Part of a data file
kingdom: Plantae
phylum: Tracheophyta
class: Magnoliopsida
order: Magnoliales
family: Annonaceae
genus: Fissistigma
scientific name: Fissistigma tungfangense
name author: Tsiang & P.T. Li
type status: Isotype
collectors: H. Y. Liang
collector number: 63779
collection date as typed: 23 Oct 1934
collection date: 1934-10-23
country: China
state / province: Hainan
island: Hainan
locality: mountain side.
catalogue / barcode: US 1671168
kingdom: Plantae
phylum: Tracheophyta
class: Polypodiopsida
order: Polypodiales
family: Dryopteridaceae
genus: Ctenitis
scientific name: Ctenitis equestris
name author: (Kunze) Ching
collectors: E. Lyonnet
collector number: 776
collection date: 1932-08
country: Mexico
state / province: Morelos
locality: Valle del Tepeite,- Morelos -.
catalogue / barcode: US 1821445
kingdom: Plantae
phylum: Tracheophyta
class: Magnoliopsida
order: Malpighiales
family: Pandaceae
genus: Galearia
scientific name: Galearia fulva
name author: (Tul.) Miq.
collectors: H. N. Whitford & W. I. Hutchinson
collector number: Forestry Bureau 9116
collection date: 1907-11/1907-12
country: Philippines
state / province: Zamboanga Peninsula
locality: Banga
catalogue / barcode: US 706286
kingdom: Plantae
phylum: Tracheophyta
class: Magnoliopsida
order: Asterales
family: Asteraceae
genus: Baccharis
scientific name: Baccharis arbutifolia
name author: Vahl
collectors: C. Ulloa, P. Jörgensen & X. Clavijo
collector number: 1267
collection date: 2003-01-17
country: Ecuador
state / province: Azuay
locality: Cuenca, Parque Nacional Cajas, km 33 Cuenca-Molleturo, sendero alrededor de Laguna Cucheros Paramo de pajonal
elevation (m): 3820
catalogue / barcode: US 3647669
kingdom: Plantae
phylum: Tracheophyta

* [Exercise prompt]: Please write out the lines above again word for word, every one of them.

* [Reply to the task]:
kingdom: Plantae
phylum: Tracheophyta
class: Magnoliopsida
order: Magnoliales
family: Annonaceae
genus: Fissistigma
scientific name: Fissistigma tungfangense
name author: Tsiang & P.T. Li
type status: Isotype
collectors: H. Y. Liang
collector number: 63779
collection date as typed: 23 Oct 1934
collection date: 1934-10-23
country: China
state / province: Hainan
island: Hainan
locality: mountain side.
catalogue / barcode: US 1671168
kingdom: Plantae
phylum: Tracheophyta
class: Polypodiopsida
order: Polypodiales
family: Dryopteridaceae
genus: Ctenitis
scientific name: Ctenitis equestris
name author: (Kunze) Ching
collectors: E. Lyonnet
collector number: 776
collection date: 1932-08
country: Mexico
state / province: Morelos
locality: Valle del Tepeite,- Morelos -.
catalogue / barcode: US 1821445
kingdom: Plantae
phylum: Tracheophyta
class: Magnoliopsida
order: Malpighiales
family: Pandaceae
genus: Galearia
scientific name: Galearia fulva
name author: (Tul.) Miq.
collectors: H. N. Whitford & W. I. Hutchinson
collector number: Forestry Bureau 9116
collection date: 1907-11/1907-12
country: Philippines
state / province: Zamboanga Peninsula
locality: Banga
catalogue / barcode: US 706286
kingdom: Plantae
phylum: Tracheophyta
class: Magnoliopsida
order: Asterales
family: Asteraceae
genus: Baccharis
scientific name: Baccharis arbutifolia
name author: Vahl
collectors: C. Ulloa, P. Jörgensen & X. Clavijo
collector number: 1267
collection date: 2003-01-17
country: Ecuador
state / province: Azuay
locality: Cuenca, Parque Nacional Cajas, km 33 Cuenca-Molleturo, sendero alrededor de Laguna Cucheros Paramo de pajonal
elevation (m): 3820
catalogue / barcode: US 3647669
kingdom: Plantae
phylum: Tracheophyta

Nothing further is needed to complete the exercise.